Unlike the debilitating brain condition caused by the "scaling" method,
the "divide and multiply" method would result in normal brain cells
being produced in abundance (one must assume this process works even
on cells that do not usually divide -- except, of course, the single-celled
heart) Our Collosal Man now has the most densely packed collection
of neuron material this side of Talos IV. Barring any
complications from "real science" which might say, "what? the brain
doesn't work that way, that's stupid!", our giant's increased mental
capacity just might allow him to find a way out of this predicament
that we mere short men can't begin to fathom. Alan: There, there, my Lilliputian friend.
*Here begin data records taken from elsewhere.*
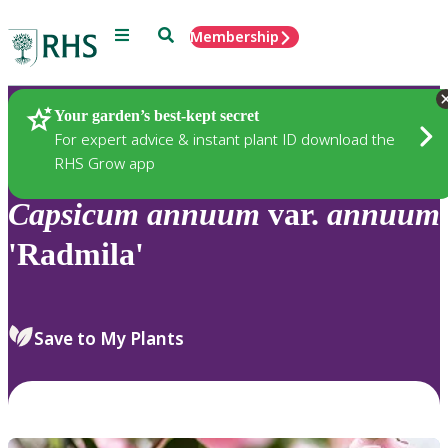
Menu
Search
Membership
Home
Plants
Your garden’s best-kept secret
For expert advice & instant plant ID download the
RHS Grow app
Capsicum
annuum
var.
annuum
'Radmila'
Save to My Plants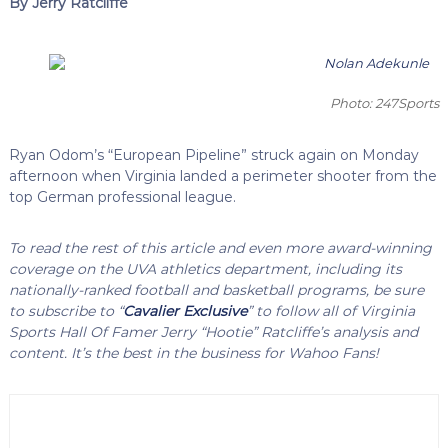
By Jerry Ratcliffe
Photo: 247Sports
Ryan Odom’s “European Pipeline” struck again on Monday
afternoon when Virginia landed a perimeter shooter from the
top German professional league.
To read the rest of this article and even more award-winning
coverage on the UVA athletics department, including its
nationally-ranked football and basketball programs, be sure
to subscribe to “
Cavalier Exclusive
” to follow all of Virginia
Sports Hall Of Famer Jerry “Hootie” Ratcliffe’s analysis and
content. It’s the best in the business for Wahoo Fans!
Let's not be so desperate to help our huge brethren that we have to cry ourselves to sleep. Mental powers to do parlor tricks? (and this time, only to amuse himself, not buxom women at a Hollywood wrap party) -- come on, we're just grasping at straws for the big guy. At this size, there's just no hope. He's going to be lonely (and dead). There's only one chance. Debiggening. We SMALL-minded humans (oh, so delicious!) don't have the technology to do this. Why, the original embiggening process was a fluke, a never to be repeated accident (oh, sequels... whatever). The only way to reverse the process is to create an atomic IMPLOSION of equal magnitude. Now, I don't pretend to know how this is possible. But if our Collosal Man wants to live to do it one more time, he's going to have to think it up himself. If he can survive a similar reverse explosion, say from one of the implosion stages of a star going supernova, perhaps he can once again shrink to normal size and be happy amongst us short people with no reasons to live once again! We can have a big "Welcome, back Gigantus!" parade and our giant will carry on with a fairly normal life. Huzzah! Unless he keeps shrinking forever. Oh ... fuck.